__TEXT SEGMENT__:
▬▬▬

As I have worked with Clowder for over a year now, I have some to appreciation the extractor pattern in its simplicity.  I start this post mentioning that, because I feel that what I am about to suggest MUST strive to continue that spirit of simplicity, even though it might sound complex.


Background

Having been involved in extractor creation, it didn't take long before I was faced with a situation where I wanted an extractor to behave in two different ways depending on context outside of the file(s) being processed.  The two different behaviors didn't really seem like two different extractors, but more like the same extractor with branching logic based on a parameter.  There are two situations that I encountered, but you have probably even more examples from your own experience.

1) Within a space an extractor needs to behave slightly differently on different invocations.  The extractor wrapped another application that took additional parameters and we needed to pass different parameters in different situations.

2) In one space we wanted an extractor to behave one way, in a separate space we wanted the extractor to behave slightly differently.  The differences were very minor, so the code was 99% the same.

In both of the above cases our only option was to create separate extractors. While not terrible, it really seems like it shouldn't be necessary to do that and if we could pass parameters to the extractors at runtime, then we could significantly extend the utility of an extractor to be even more flexible and powerful.


Proposal

Add the capability of passing parameters to extractors through a couple of different mechanisms that allow for various situations to be handled differently, giving the admins and users considerable flexibility.  The following is the approach that comes to my mind of how this might be best accomplished.  This is by no means prescriptive but only intended to help illustrate the concept. 

  1. Add the ability to have extractor registration include "Parameters".  Parameters should not be considered strongly typed.  Parameter registration should declare that name of the parameter and whether it is required (or optional).  
  2. The Instance level extractor description page should include these parameters in a list (optional whether it in the default view or requires you to access a link to get to) with the ability to provide and save a default value at the instance level.
  3. The Space level extractor description page should default from the instance level and allow for the Space administrators to change and save values at the Space level.

▬▬▬

[Stored data entries]
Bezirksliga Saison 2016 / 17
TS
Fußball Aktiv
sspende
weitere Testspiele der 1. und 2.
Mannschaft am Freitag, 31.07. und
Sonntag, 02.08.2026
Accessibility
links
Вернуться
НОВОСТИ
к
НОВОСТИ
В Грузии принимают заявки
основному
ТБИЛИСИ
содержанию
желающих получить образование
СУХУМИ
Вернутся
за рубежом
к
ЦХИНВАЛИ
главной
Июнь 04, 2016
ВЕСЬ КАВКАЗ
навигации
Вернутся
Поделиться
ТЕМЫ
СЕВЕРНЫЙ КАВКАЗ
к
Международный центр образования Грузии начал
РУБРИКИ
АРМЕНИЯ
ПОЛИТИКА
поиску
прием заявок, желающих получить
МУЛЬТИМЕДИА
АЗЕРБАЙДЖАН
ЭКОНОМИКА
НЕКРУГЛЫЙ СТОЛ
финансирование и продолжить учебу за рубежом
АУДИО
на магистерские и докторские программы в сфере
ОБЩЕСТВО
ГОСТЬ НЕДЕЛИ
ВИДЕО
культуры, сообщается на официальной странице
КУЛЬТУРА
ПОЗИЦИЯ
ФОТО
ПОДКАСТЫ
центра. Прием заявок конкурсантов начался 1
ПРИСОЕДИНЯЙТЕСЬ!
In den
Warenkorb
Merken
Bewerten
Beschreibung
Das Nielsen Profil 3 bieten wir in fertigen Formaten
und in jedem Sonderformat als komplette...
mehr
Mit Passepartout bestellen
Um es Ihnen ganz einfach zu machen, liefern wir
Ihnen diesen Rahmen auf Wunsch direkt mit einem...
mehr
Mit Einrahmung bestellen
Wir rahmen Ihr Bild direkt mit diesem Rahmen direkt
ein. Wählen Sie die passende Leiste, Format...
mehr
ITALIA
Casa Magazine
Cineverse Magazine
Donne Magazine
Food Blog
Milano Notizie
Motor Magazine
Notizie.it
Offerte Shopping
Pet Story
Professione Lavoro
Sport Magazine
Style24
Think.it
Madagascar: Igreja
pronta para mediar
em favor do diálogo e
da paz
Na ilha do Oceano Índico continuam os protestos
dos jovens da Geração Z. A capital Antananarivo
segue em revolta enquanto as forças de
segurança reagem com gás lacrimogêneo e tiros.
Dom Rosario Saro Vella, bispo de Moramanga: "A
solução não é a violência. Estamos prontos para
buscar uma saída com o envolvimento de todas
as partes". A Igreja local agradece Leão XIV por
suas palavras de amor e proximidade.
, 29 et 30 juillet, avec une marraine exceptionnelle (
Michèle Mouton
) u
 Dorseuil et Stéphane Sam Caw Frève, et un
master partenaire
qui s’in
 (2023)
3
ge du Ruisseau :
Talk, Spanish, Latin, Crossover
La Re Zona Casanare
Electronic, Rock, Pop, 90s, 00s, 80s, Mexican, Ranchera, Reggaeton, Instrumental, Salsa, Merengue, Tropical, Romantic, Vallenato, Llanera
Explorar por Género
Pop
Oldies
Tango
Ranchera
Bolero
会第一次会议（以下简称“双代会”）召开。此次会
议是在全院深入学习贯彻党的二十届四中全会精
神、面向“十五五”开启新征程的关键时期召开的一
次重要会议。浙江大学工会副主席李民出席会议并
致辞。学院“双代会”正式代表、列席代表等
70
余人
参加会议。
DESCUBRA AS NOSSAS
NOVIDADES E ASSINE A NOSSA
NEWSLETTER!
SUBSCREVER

▬▬▬

__QUESTIONS__:
[1] In the post about passing parameters to Clowder extractors, reproduce everything from "Add the capability" down to "the instance level.".
[2] List the numbered steps in the Proposal section of the Clowder extractor parameters post, summarizing each one briefly.
[3] Continue the post about passing parameters to Clowder extractors from its last line.

__ANSWERS BY TASK__:
[1]
Add the capability of passing parameters to extractors through a couple of different mechanisms that allow for various situations to be handled differently, giving the admins and users considerable flexibility.  The following is the approach that comes to my mind of how this might be best accomplished.  This is by no means prescriptive but only intended to help illustrate the concept. 

  1. Add the ability to have extractor registration include "Parameters".  Parameters should not be considered strongly typed.  Parameter registration should declare that name of the parameter and whether it is required (or optional).  
  2. The Instance level extractor description page should include these parameters in a list (optional whether it in the default view or requires you to access a link to get to) with the ability to provide and save a default value at the instance level.

[2]
- Extractor registration should include parameters. They are not strongly typed, and each declares its name and whether it is required or optional.
- The instance-level extractor description page should list these parameters and allow a default value to be provided and saved at the instance level.
- The space-level extractor description page should take its defaults from the instance level and let space administrators change and save values at the space level.

[3]
  4. (I hope this makes sense) At the dataset level, I propose that we use the existing metadata capability to allow for the creation on a type of metadata (type being controlled by URI not datatype) that designate the label/value pair as being for parameters.  If a value is stored against the correct metadata label then that value is intended to be used as input to the extractor that has a parameter with that name.
  5. Finally, to provide the lowest level of granularity on affecting extractor execution...if a metadata label exists (same metadata label referenced in #4) on a file being processed that value is intended to override all previous values and all parent levels.
  6. When an extractor execution is being processed and queued, have Clowder gather the available parameters starting at the Instance level and then walking down from there to Space level, Dataset level and finally File level.  Each level overrides the previous level if the parameter is provided (not blank).  This final set of parameters is package into a name/value pair object (probably JSON) and included in the payload to queue for the extractor submission.
  7. (Continuing #6) If a "required" (not optional) parameter is still missing after evaluating the available levels...AND... the extractor is being submitted by the user via the UI...prompt the user for the missing value.  If the extractor is being auto triggered or invoked via an API, then log an error and don't finish the extractor queueing.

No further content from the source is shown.